> [Text]:
SpaceX launched a pair of Starlink missions five hours apart Sunday night. One Falcon 9 lifted off from Cape Canaveral, Florida, at 7:05 p.m. Eastern and placed 23 Starlink satellites into orbit. A second Falcon 9 lifted off at 12:09 a.m. Eastern from Vandenberg Space Force Base in California and placed another set of 23 Starlink satellites into orbit. [Space.com]

The first launch attempt by a privately developed Japanese rocket was scrubbed Friday because of a range issue. The Kairos rocket by Space One was scheduled to lift off shortly after 9 p.m. Eastern from a launch site in southern Honshu but was scrubbed because of what officials later said was a ship in restricted waters offshore. The launch, the first for the small launch vehicle, has been rescheduled for Tuesday night (U.S. time). [Japan Times]

A pallet of batteries from the ISS reentered over the Gulf of Mexico Friday. The used batteries, weighing more than 2,600 kilograms, reentered at 2:29 p.m. Eastern while passing between Mexico and Cuba. The pallet, the largest debris from the ISS to reenter to date, was supposed to make a controlled reentry attached to a Japanese HTV cargo spacecraft. However, scheduling problems linked to the delayed launch of a new crew to the station in 2018 meant that the pallet was left on the station without a ride home when the HTV program ended in 2020. Instead, controllers released the pallet into orbit in 2021, allowing its orbit to naturally decay and reenter in an uncontrolled fashion. [Ars Technica]

The Voyager project team is seeing progress in restoring a faulty computer on Voyager 1. That spacecraft has been unable to properly transmit data since last November, instead sending "gibberish" because of an apparent problem with its flight data system. Engineers now say that, after months of work, the computer appears to be improving, sending back data that, while not correct, looks more familiar to them than what it had previously been transmitting. Those recovery efforts have been painstaking because of the long round-trip travel time for communications with the spacecraft, as well as going through computer source code developed a half-century ago. [Pasadena (Calif.) Star-News]

NASA has unveiled a plaque that will go on its Europa Clipper mission. The plaque, a tantalum plate that is part of a vault on the spacecraft protecting its electronics, is engraved on one wide with waveforms representing the sound of the word for water in 103 languages. The other side includes a poem written by U.S. Poet Laureate Ada Limón for the mission, the Drake Equation and a portrait of the late planetary scientist Ron Greeley. Europa Clipper will launch in October to go to Jupiter, making dozens of close approaches to the potentially habitable moon Europa. [NASA/JPL]

The Pentagon says none of the sightings of unidentified anomalous phenomena (UAP) in its records show signs of extraterrestrial origin. A report released Friday, requested by Congress, said there was no evidence that any UAPs had an origin beyond Earth and that there was no evidence that the government was covering up any evidence along those lines. Most sightings, a Pentagon spokesperson said, "were ordinary objects and phenomena and the result of misidentification." [New York Times]
 

The Week Ahead


Monday: Monday-Friday:
  • Online: The Portuguese Space Agency and the U.N. Office of Outer Space Affairs hosts a Policy Symposium to prepare for the Management and Sustainability of Outer Space Activities conference in May.

> [Problem to work on]:
Continue the space news roundup from its last line.

> [Raw data]:

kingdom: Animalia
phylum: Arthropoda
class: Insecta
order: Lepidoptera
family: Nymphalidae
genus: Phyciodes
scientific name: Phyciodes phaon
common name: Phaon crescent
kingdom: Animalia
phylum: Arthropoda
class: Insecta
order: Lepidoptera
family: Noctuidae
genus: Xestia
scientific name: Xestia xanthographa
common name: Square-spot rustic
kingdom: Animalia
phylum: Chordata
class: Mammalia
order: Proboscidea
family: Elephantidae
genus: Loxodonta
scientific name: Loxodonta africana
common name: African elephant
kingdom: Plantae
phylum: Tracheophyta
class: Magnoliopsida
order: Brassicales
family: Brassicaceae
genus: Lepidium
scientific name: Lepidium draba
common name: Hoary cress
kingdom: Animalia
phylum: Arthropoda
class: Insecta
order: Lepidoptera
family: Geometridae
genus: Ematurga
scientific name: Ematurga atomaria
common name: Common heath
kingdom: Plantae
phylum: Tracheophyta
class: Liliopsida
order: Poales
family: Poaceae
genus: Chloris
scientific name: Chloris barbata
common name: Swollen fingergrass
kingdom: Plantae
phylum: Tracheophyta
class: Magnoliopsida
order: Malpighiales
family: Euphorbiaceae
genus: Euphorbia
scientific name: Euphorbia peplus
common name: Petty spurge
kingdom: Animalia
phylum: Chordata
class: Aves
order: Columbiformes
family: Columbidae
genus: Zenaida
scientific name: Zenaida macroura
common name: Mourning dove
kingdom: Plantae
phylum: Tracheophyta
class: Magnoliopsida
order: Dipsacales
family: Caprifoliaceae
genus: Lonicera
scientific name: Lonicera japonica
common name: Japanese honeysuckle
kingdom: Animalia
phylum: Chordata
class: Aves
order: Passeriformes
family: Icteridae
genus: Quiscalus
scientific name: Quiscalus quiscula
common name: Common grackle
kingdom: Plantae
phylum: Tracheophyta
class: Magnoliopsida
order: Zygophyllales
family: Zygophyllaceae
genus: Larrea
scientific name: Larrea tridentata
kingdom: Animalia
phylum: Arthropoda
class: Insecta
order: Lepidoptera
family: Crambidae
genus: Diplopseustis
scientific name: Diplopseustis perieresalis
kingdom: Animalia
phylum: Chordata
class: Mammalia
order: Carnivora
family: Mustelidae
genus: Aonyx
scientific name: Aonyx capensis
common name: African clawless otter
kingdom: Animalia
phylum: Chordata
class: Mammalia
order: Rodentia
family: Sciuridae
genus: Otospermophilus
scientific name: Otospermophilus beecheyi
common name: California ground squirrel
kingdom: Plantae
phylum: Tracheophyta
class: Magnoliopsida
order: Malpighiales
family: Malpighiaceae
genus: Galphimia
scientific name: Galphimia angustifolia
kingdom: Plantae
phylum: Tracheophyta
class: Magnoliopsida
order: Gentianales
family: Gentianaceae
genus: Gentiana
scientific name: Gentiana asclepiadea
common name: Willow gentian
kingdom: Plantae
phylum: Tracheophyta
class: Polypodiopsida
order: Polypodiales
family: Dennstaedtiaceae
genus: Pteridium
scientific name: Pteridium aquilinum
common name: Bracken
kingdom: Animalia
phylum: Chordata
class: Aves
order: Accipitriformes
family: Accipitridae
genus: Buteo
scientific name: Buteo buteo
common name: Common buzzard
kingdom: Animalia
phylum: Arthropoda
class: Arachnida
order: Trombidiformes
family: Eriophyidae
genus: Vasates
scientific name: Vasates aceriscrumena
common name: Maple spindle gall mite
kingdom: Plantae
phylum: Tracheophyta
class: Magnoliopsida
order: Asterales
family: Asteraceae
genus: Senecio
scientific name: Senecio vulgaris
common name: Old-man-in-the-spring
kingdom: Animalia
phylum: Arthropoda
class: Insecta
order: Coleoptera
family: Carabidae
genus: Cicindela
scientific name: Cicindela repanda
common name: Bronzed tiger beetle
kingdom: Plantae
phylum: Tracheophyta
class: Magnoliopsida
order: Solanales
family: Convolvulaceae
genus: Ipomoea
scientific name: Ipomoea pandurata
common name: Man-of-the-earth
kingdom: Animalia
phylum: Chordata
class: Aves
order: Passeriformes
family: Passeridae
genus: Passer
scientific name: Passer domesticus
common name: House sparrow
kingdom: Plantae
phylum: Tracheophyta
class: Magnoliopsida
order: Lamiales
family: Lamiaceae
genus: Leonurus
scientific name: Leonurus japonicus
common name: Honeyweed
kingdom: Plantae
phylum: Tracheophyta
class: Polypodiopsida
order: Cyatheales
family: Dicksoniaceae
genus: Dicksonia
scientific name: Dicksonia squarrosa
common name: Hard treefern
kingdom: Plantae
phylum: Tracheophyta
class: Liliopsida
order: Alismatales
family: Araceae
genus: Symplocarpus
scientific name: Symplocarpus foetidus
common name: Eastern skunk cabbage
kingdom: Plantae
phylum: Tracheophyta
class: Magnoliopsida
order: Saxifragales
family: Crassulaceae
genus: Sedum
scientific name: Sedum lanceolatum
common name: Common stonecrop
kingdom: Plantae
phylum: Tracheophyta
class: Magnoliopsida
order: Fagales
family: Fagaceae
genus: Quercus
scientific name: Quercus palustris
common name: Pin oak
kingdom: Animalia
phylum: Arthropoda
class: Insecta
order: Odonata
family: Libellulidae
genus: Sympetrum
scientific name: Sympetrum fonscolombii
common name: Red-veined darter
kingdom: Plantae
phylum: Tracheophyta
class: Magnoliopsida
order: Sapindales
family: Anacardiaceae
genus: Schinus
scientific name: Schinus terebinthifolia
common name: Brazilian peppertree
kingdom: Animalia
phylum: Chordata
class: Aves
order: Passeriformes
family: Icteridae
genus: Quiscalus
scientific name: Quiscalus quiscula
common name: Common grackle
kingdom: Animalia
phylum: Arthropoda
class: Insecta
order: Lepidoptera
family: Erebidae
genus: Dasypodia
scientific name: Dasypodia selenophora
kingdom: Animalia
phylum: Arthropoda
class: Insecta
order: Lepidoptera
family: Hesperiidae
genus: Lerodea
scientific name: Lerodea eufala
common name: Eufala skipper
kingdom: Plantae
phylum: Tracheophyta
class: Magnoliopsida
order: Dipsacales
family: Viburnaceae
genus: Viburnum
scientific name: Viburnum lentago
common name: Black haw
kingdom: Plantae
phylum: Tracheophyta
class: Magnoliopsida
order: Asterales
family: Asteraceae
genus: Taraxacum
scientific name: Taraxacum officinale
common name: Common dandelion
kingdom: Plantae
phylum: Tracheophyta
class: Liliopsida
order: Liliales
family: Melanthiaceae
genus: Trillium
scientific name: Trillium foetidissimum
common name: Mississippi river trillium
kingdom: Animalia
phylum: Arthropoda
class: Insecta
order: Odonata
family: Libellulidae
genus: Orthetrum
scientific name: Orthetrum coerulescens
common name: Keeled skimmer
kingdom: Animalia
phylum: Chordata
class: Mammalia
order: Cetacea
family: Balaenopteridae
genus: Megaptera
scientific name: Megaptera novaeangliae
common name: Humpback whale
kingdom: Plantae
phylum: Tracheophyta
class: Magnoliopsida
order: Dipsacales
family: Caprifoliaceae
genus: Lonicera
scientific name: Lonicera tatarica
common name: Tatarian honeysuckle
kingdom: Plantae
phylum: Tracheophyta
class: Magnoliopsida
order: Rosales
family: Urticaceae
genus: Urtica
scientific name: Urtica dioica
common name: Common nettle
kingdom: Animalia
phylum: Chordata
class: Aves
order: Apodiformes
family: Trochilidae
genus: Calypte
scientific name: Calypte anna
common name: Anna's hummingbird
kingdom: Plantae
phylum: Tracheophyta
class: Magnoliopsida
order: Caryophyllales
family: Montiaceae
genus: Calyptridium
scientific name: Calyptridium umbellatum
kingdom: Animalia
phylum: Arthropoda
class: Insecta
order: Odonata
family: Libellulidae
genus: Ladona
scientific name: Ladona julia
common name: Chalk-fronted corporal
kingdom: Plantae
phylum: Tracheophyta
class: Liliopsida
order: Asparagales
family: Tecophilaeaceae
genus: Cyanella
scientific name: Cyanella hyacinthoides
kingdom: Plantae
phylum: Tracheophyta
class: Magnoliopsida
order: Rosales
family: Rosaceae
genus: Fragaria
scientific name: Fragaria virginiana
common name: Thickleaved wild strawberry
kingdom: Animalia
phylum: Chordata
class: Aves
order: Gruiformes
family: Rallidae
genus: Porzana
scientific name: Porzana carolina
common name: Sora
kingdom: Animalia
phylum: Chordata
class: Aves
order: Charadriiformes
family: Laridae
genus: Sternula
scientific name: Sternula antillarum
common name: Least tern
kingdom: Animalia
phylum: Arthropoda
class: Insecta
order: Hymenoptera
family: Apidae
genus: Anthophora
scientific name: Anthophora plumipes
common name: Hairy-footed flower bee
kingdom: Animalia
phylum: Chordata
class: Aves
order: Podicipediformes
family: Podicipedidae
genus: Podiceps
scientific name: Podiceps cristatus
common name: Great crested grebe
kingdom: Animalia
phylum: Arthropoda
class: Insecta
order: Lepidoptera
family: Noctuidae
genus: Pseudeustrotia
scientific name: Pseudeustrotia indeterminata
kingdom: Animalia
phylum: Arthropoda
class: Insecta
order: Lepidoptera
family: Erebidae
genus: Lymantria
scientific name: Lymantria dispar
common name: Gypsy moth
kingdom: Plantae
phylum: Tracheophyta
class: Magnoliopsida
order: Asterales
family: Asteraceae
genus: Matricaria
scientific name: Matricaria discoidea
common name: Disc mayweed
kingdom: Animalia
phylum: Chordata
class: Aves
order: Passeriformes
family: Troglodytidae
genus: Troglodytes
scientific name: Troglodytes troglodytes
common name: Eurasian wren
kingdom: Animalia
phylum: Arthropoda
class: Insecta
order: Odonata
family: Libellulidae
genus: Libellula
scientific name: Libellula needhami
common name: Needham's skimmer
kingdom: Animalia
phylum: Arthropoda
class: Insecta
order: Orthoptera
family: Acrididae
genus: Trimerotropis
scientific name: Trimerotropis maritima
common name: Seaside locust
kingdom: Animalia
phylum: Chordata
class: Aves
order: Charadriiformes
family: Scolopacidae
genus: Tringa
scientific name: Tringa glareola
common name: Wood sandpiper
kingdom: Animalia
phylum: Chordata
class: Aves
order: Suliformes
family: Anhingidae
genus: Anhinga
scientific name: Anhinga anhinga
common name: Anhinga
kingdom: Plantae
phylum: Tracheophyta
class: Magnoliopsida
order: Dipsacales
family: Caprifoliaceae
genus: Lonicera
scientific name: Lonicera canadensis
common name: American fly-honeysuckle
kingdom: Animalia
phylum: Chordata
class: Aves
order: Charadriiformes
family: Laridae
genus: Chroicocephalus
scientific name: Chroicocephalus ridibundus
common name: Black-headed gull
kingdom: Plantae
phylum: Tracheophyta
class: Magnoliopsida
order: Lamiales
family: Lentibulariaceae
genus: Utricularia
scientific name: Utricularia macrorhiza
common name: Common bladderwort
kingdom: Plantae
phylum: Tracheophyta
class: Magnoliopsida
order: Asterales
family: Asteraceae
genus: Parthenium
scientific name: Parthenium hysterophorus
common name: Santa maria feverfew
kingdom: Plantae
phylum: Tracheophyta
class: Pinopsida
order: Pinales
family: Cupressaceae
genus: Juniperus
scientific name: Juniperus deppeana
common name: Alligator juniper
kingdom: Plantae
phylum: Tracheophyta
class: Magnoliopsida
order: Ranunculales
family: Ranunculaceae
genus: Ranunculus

> [Result of the task]:
  • The Woodlands, Texas/Online: The 55th Lunar and Planetary Sciences Conference (LPSC) includes sessions on planetary science research as well as updates from NASA.
Tuesday:
  • Off the Florida Coast: Scheduled splashdown of the Crew-7 Crew Dragon spacecraft around 5:35 a.m. Eastern.
  • Mahia Peninsula, New Zealand: Rescheduled launch of an Electron rocket carrying a Synspective radar imaging satellite at 10 a.m. Eastern.
  • Spaceport Kii, Japan: Rescheduled inaugural launch of the Kairos rocket by Japanese company Space One at 10:01 p.m. Eastern.